Here is a basic configuration example:
tracing:
- type: langfuse
host: https://cloud.langfuse.com
public_key: ${LANGFUSE_PUBLIC_KEY}
private_key: ${LANGFUSE_PRIVATE_KEY}
Configuration Options
| Option | Required | Description | Example |
|---|---|---|---|
type | Yes | Must be set to langfuse | langfuse |
host | Yes | The Langfuse server URL | https://cloud.langfuse.com |
public_key | Yes | Your Langfuse public API key (must use ${VAR} syntax for environment variables) | ${LANGFUSE_PUBLIC_KEY} |
private_key | Yes | Your Langfuse private API key (must use ${VAR} syntax for environment variables) | ${LANGFUSE_PRIVATE_KEY} |
timeout | No | Request timeout in seconds | 30 |
debug | No | Enable debug logging | true or false |
environment | No | Environment label for traces | production, staging, development |
release | No | Release version identifier | v1.2.3 |
media_upload_thread_count | No | Number of threads for media uploads | 4 |
sample_rate | No | Sampling rate for traces (0.0 to 1.0) | 1.0 |
public_key and private_key must be set as environment variables, and in your endpoints.yml file, you reference them using the ${ENV_VAR_NAME} syntax. For example:
-
Set the environment variables in your shell or deployment environment:
export LANGFUSE_PUBLIC_KEY="<your-public-key>"
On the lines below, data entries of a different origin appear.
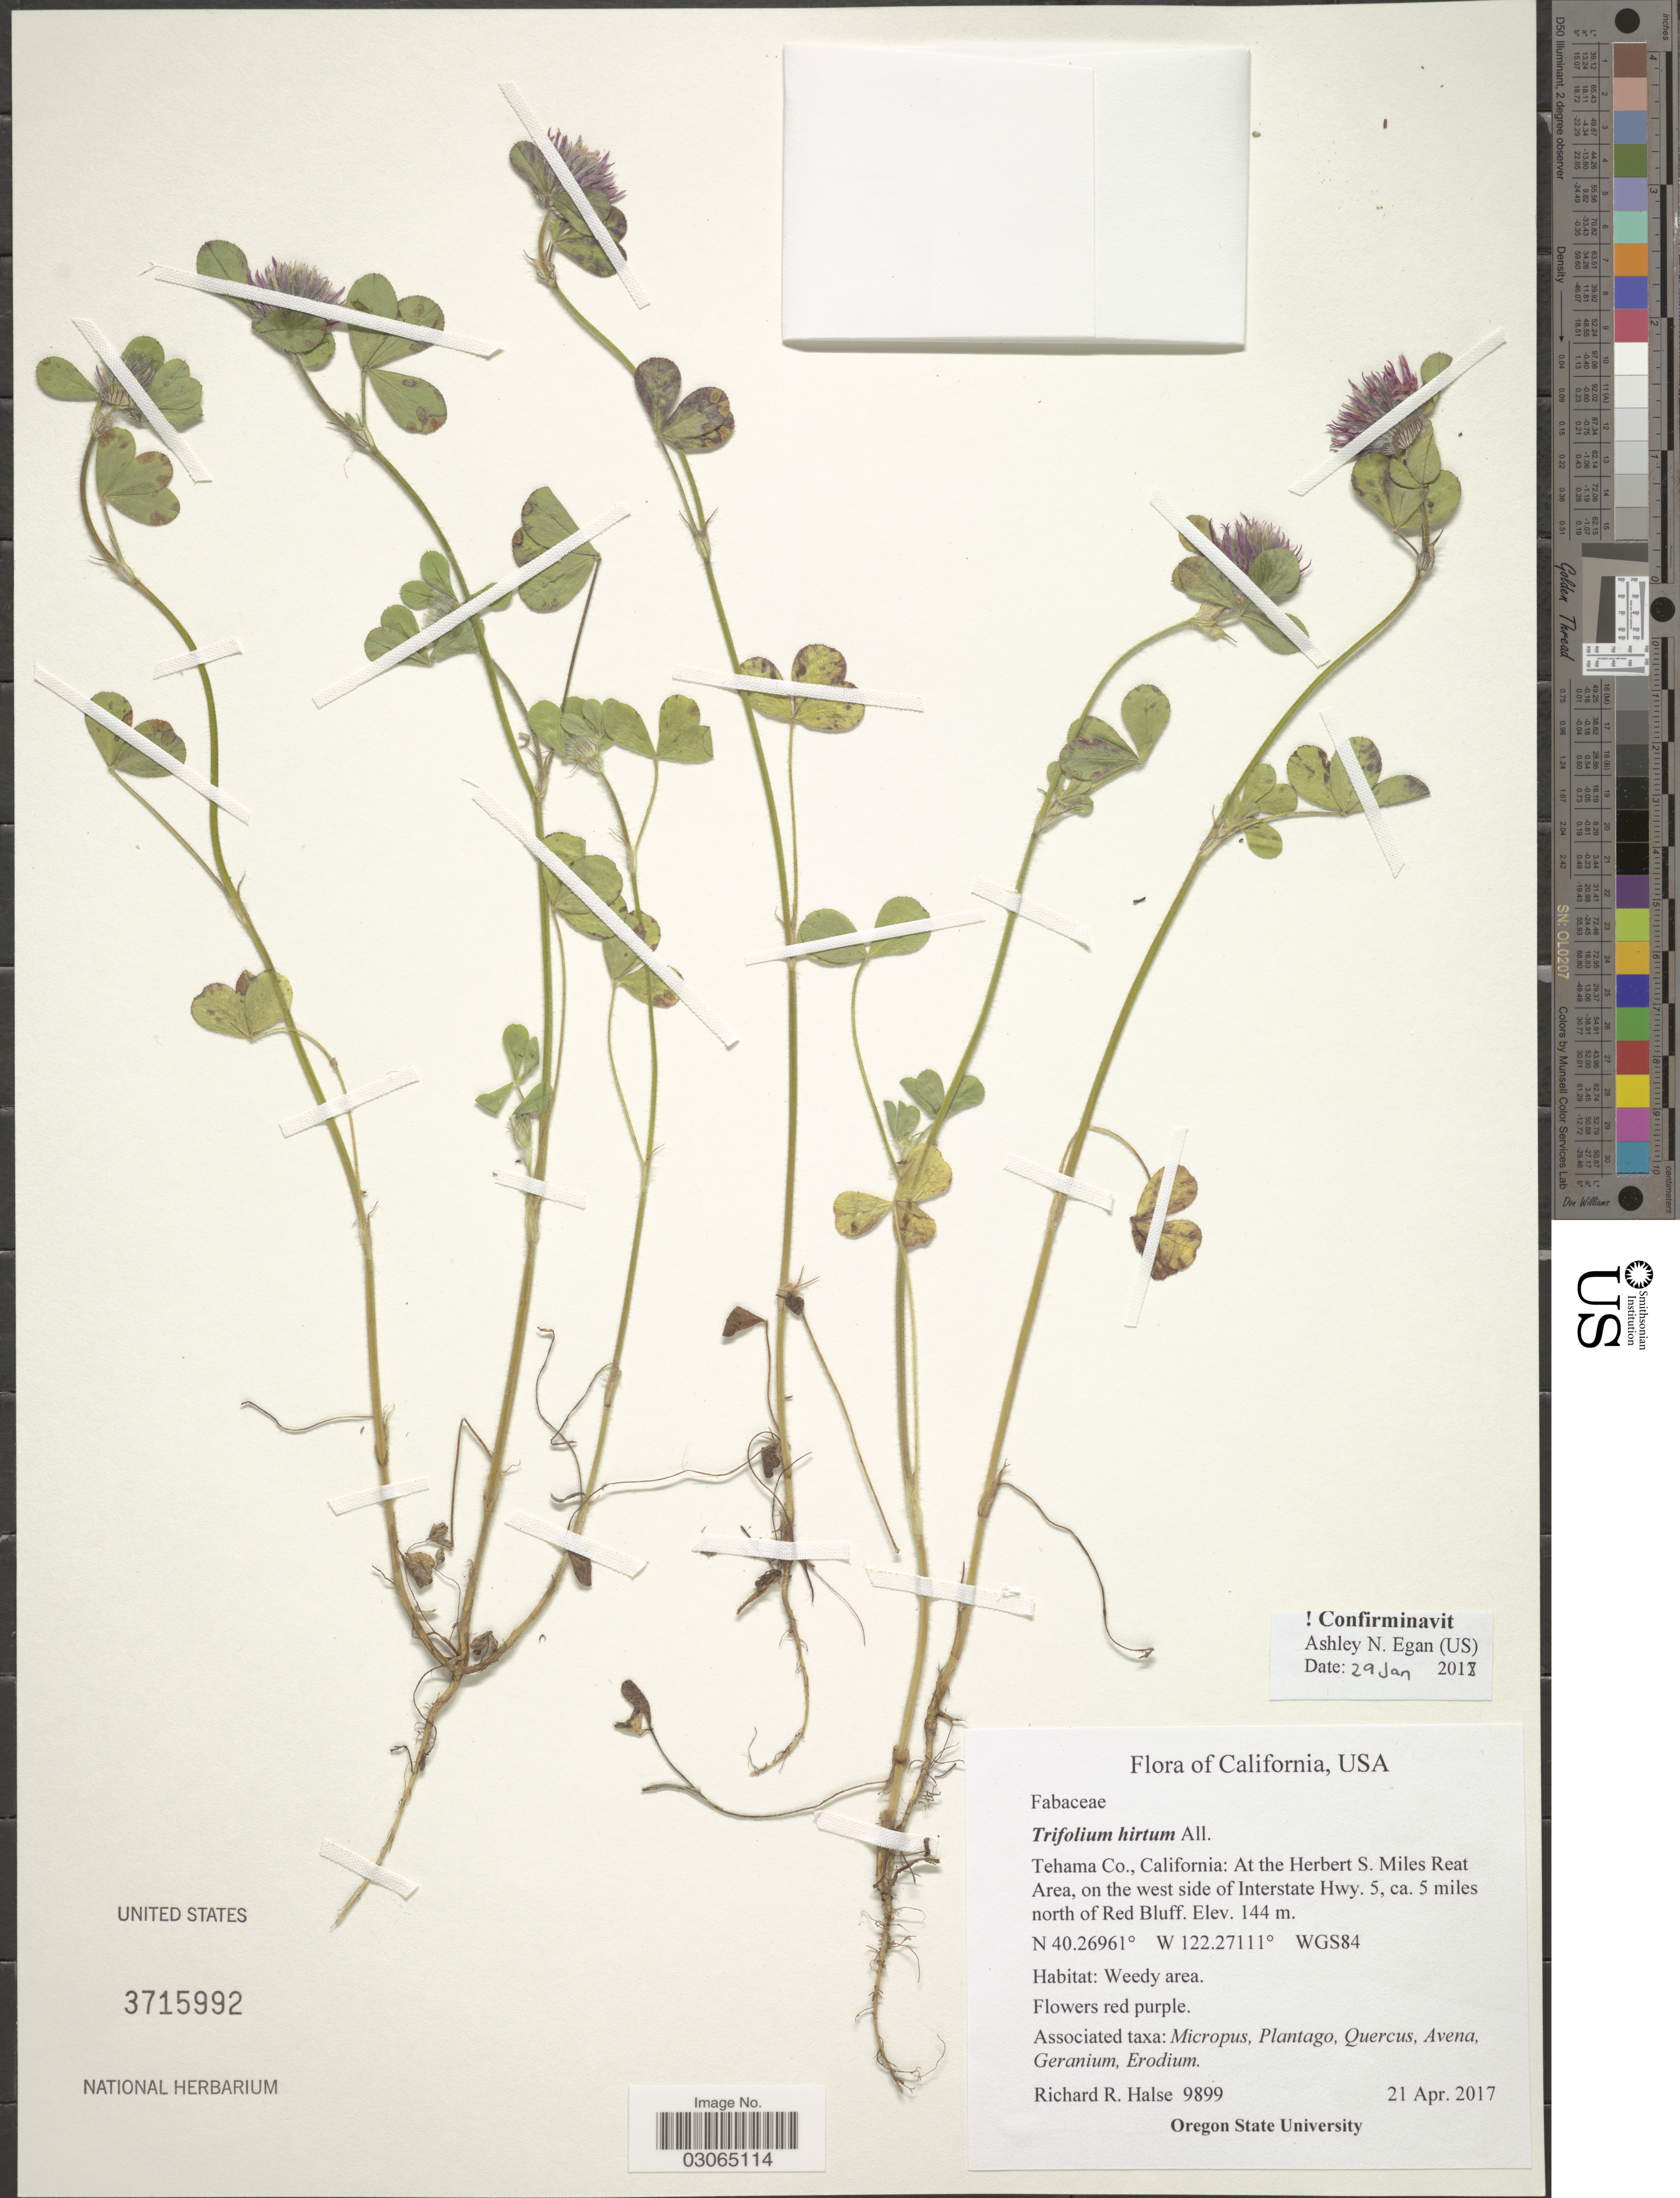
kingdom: Plantae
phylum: Tracheophyta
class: Magnoliopsida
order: Fabales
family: Fabaceae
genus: Trifolium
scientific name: Trifolium hirtum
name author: All.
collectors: R. Halse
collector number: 9899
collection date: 2017-04-21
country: United States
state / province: California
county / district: Tehama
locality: Tehama Co. At the Herbert S. Miles Reat Area, on the west side of Interstate Hwy. 5, ca. 5 miles north of Red Bluff. WGS84.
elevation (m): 144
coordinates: N 40.26961, W 122.27111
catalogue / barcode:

export LANGFUSE_PRIVATE_KEY="<your-private-key>" -
Reference these variables in your
endpoints.yml:endpoints.ymltracing:
- type: langfuse
host: https://cloud.langfuse.com
public_key: ${LANGFUSE_PUBLIC_KEY}
private_key: ${LANGFUSE_PRIVATE_KEY}
This ensures your secrets are not stored directly in configuration files but injected at runtime using environment variables.
Multiple Tracing Backends
You can configure both Langfuse and other tracing backends (like OTLP) simultaneously:
tracing:
- type: otlp
endpoint: my-otlp-host:4317
insecure: false
service_name: rasa
root_certificates: ./tests/unit/tracing/fixtures/ca.pem
- type: langfuse
host: https://cloud.langfuse.com
public_key: ${LANGFUSE_PUBLIC_KEY}
private_key: ${LANGFUSE_PRIVATE_KEY}
Traced Components
When Langfuse is configured, the following components automatically send traces:
LLM-Based Components
- Command Generators: All LLM-based command generators that generate dialogue commands
- Contextual Response Rephraser: Components that rephrase responses using LLMs
- Enterprise Search Policy: Policy that uses LLMs to generate responses from search results
- ReAct Sub Agent: MCP-based sub agents that use LLMs for reasoning and tool execution
- LLM-Based Router: Components that route conversations using LLMs
Embedding Operations
- Flow Retrieval: Semantic search operations when retrieving relevant flows
- Enterprise Search Policy: Vector search operations when finding relevant documents
Trace Contents
Each trace sent to Langfuse includes the following information:
Standard Trace Data
- Timestamp: When the LLM or embedding call was made
- Input: The prompt or query sent to the LLM/embedding model
- Output: The response or embedding vector returned
- Latency: Time taken for the request to complete
- Token Usage: Number of prompt tokens, completion tokens, and total tokens used
- Cost: Calculated cost based on token usage and model pricing
Metadata
Each trace includes rich metadata to help you organize and filter traces:
- Session ID: The conversation session identifier
- Tags: Component name for easy filtering (e.g.,
EnterpriseSearchPolicy,CompactLLMCommandGenerator) - Custom Metadata: A dictionary containing:
- Component Name: The class name of the component making the call
- Agent ID: The ID of the agent
- Model ID: The ID of the trained model being used
- ReAct Sub Agent Name: (For ReAct sub agents) The name of the sub-agent
Customizing Metadata
Custom components can override the get_llm_tracing_metadata() method to customize the metadata sent with each trace.